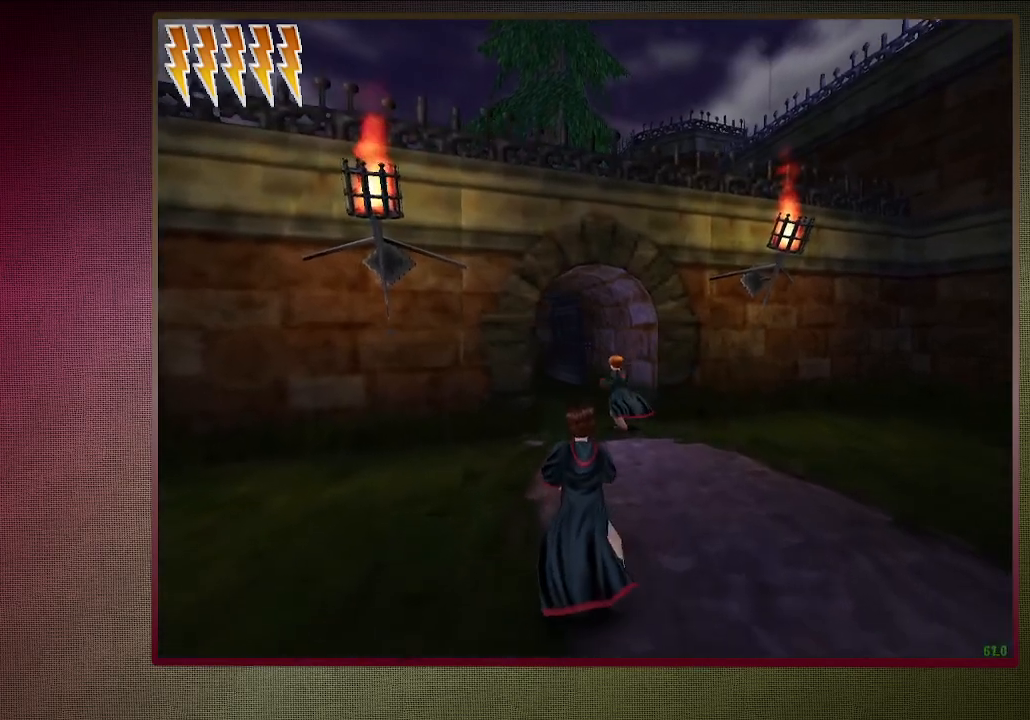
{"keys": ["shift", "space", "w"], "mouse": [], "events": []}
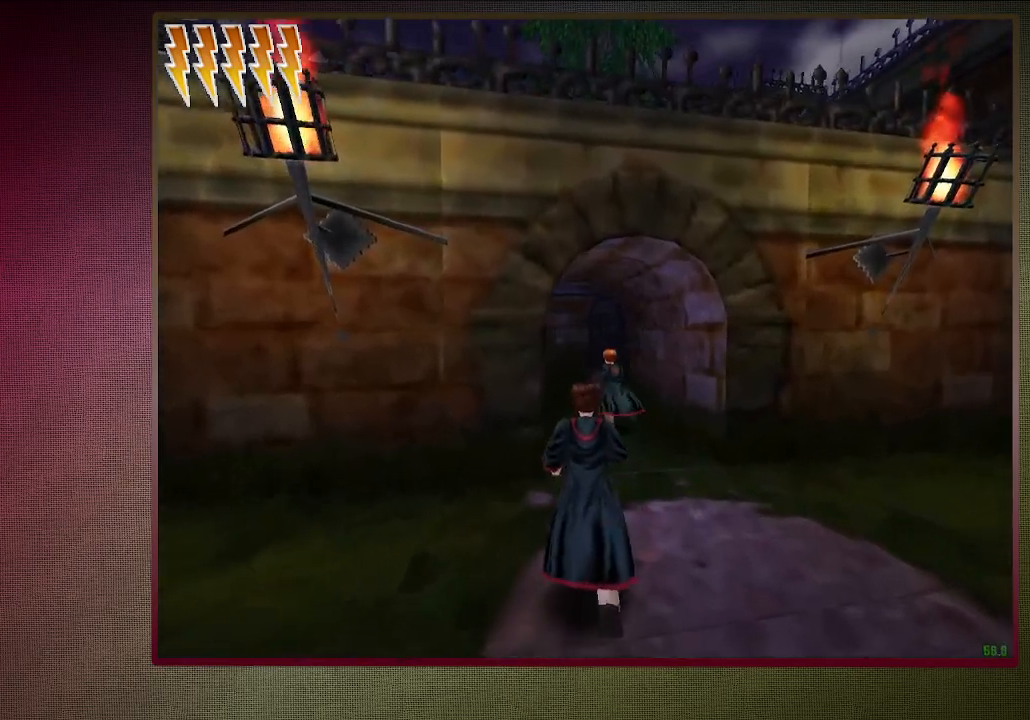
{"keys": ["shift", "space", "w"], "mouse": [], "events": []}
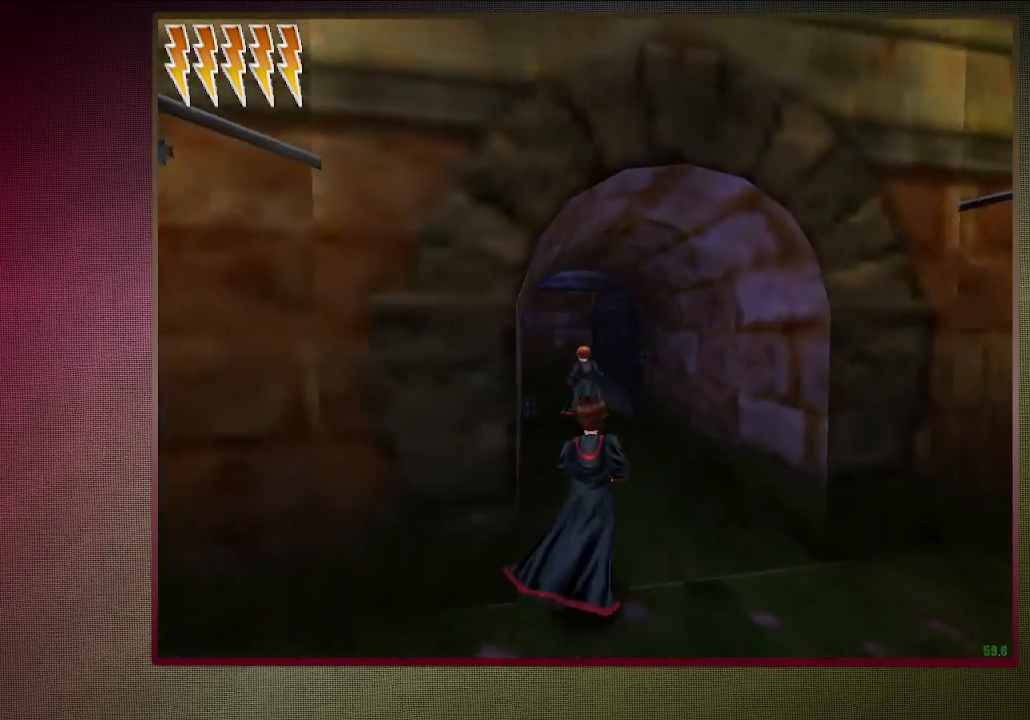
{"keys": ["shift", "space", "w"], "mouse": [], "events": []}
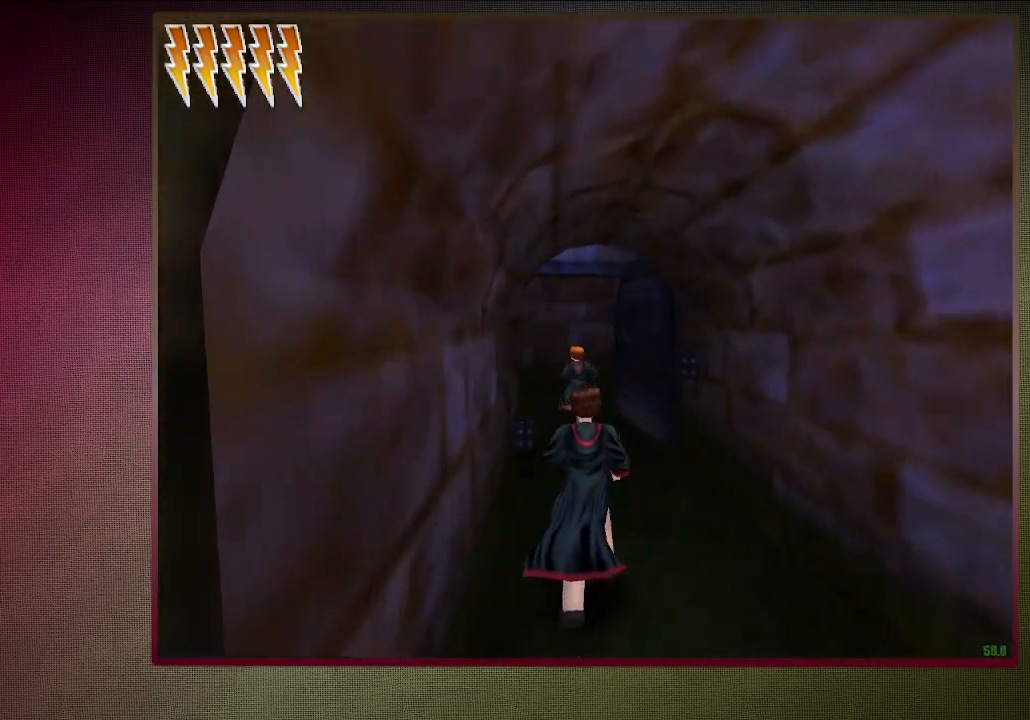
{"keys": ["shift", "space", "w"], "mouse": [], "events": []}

■ Description of the task ■
Retype the whole listing. Keep every word exact but include no pictures.

■ Output ■
{"keys": ["shift", "space", "w"], "mouse": [], "events": []}
{"keys": ["shift", "space", "w"], "mouse": [], "events": []}
{"keys": ["shift", "space", "w"], "mouse": [], "events": []}
{"keys": ["shift", "space", "w"], "mouse": [], "events": []}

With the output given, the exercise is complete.